- Posted by Lin Wilder
- On December 9, 2018
- 0 Comments
- attributes of writers, historical fiction, novels, writing, writing and prayers
Prayer and writing seem like two completely different activities, perhaps even opposed to one another.
Unless we think a little more deeply about what is required of a writer and by one who prays. In order to do so we need to understand that both involve work. Similar kinds of work like focus, and creativity.
I, Claudia. is done. Both the digital and print books should be available within the next week. And now I’m reflecting on these last ten months of immersion in the ancient world. And the joy of writing this story about Claudia Procula and Pontius Pilate.
Early in the writing of this latest book, I told friends who asked about its progress that the writing felt like prayer. And then would listen to those words I had just said with more than a little surprise. Could work and prayer be one thing? Just as the desert fathers and mothers claim? The process of the book has been different from any of the others; like writing the end first.
The notion of unifying work with prayer seemed like a pipe dream. Until I broadened my conception of work.
My idea of work was once restricted to the days when I worked for an institution. Only after I left that career did I broaden my concept of what it meant to me. Because I’d had a ‘career’ with an impressive title, everything else seemed like playing around, including the writing I did on vacations and weekends. Work meant getting a paycheck. Once I understood that the ‘dream’ of retirement was not one I embraced and that I needed to work, I began to broaden my definition of work to include activities that may not pay or may even cost me, if not my own money then surely, my effort. Within this context of work then the parallels between writing and prayer are these:
Patience is listed as a virtue because none of us has been provided huge dollops of it.

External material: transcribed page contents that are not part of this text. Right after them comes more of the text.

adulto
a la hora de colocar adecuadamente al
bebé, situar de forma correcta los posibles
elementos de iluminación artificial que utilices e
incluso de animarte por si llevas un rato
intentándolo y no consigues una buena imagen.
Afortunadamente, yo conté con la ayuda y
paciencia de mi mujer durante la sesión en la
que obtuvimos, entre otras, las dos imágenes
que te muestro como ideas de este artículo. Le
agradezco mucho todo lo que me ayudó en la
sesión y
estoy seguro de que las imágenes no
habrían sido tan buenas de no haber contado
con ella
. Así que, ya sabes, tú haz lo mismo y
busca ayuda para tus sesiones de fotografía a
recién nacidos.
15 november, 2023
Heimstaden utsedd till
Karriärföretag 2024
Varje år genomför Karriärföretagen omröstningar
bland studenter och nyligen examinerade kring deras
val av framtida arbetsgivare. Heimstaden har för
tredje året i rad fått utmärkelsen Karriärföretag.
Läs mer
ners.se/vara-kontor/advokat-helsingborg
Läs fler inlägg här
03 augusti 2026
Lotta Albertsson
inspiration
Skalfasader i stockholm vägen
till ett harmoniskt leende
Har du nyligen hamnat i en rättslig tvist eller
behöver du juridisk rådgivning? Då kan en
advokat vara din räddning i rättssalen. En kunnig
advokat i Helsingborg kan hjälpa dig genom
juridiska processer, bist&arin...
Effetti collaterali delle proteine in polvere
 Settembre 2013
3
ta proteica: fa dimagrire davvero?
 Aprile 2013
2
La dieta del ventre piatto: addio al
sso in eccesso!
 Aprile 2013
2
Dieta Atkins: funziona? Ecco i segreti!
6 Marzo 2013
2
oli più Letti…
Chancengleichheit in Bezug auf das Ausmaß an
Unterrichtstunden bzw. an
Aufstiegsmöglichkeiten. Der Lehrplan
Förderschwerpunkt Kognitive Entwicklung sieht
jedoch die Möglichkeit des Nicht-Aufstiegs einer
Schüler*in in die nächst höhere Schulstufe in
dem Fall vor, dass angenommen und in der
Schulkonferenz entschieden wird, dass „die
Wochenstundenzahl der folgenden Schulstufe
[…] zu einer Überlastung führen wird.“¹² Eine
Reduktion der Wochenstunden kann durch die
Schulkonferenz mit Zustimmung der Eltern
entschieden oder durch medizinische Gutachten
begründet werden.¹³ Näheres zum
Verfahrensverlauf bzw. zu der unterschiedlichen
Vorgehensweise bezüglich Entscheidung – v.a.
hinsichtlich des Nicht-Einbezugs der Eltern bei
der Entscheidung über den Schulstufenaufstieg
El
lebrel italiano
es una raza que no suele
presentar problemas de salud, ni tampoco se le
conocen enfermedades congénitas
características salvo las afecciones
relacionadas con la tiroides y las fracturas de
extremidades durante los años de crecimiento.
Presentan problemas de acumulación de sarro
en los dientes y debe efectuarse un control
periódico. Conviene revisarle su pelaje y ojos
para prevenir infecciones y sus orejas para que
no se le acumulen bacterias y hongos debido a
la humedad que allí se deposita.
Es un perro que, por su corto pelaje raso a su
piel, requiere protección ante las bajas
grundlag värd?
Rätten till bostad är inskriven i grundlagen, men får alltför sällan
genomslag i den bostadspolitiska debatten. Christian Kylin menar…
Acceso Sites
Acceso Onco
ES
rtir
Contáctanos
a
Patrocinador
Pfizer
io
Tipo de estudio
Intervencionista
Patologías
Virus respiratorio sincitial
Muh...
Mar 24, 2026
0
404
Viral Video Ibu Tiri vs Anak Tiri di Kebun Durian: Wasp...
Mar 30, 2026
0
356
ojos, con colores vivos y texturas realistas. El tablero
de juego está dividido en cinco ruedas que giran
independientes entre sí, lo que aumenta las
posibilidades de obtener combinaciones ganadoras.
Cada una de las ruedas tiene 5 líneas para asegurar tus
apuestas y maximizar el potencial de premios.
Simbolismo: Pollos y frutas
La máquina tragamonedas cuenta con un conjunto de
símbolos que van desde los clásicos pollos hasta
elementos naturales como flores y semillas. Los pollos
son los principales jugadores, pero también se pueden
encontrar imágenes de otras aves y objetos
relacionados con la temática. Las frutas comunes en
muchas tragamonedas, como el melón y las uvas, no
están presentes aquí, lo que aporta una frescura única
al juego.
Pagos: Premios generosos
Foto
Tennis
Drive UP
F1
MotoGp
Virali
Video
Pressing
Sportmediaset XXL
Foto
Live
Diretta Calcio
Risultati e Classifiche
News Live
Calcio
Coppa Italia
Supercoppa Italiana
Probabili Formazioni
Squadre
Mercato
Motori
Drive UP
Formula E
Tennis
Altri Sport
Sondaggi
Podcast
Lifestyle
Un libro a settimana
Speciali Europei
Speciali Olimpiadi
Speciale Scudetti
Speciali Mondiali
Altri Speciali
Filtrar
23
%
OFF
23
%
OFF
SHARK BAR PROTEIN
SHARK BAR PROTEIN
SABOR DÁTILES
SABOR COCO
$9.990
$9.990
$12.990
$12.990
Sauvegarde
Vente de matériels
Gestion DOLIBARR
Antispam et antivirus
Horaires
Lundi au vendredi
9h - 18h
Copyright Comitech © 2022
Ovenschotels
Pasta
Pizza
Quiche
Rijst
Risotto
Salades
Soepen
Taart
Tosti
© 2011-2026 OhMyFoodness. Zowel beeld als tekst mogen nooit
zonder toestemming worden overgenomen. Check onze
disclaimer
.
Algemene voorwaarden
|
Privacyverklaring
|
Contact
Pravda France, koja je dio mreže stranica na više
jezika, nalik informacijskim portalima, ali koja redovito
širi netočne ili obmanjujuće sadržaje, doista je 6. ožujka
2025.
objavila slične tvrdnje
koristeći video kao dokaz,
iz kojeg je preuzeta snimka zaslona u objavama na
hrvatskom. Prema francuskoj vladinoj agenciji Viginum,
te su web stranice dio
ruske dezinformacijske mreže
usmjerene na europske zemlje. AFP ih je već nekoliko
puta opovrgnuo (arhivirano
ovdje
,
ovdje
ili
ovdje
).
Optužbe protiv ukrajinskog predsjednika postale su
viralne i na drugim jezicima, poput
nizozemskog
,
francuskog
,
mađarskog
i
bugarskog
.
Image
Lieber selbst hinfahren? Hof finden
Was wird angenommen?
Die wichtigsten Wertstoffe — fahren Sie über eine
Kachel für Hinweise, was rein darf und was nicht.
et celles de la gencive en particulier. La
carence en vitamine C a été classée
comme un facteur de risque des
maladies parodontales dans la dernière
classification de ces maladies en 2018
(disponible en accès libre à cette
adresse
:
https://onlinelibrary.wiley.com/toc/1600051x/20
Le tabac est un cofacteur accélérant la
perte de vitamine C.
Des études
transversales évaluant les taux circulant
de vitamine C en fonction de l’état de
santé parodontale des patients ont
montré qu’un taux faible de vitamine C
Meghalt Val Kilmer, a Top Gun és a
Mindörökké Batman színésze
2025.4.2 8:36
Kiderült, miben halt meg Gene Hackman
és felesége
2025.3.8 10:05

Most of us are exactly like the toddlers we think we’ve grown past when it comes to getting what we really desire, what we firmly believe we require, perhaps even deserve. When whatever we wish for does not appear in hours, days or weeks, we throw virtual tantrums if only verbally. Why, we ask has -fill in the blank- not arrived, happened or changed?
There are times, I have learned, that I simply cannot pray. There are times also that the words don’t come, the writing just does not flow and neither can be forced regardless of my self-imposed deadline. Patience.
Persistence follows right on the heels of patience.
The alliteration is proper. So tempting when the going gets tough is to give up, give in to those voices that clamor in each of our minds, “You cannot do this!’ ‘Whatever makes you think you are good enough?’ The only answer I have is to persist despite the fact that it may be impossible.
Of my three parallels, this last is the riskiest. because by its very nature is so risky: Trust. Why risky?
Most of the time when we pray, we neither hear nor see anyone, we trust that there is someone listening despite all sensory evidence to the contrary. Risking that in the silence, somewhere deep is a person, one who listens. It’s the same when we publish what we write. Most of the time we hear nothing.
Trust is also required for another, equally important reason. Both prayer and writing, by necessity, are solitary and sometimes lonely activities. This is so because each of us is unique, we are told, irreplaceable. Which means that others, whether they be celebrated mystics, priests or top New York Times selling writers, are unable to tell us how to pray or how to write. Trust.
Therefore when I, Claudia declared herself complete at under 70,000 words, I was, at first, terrifically anxious, (the average historical novel is around 100,000 words)
But realized the only way I could lengthen the story would be to pad it. And trust that this length, the shortest of any of my books to date was right.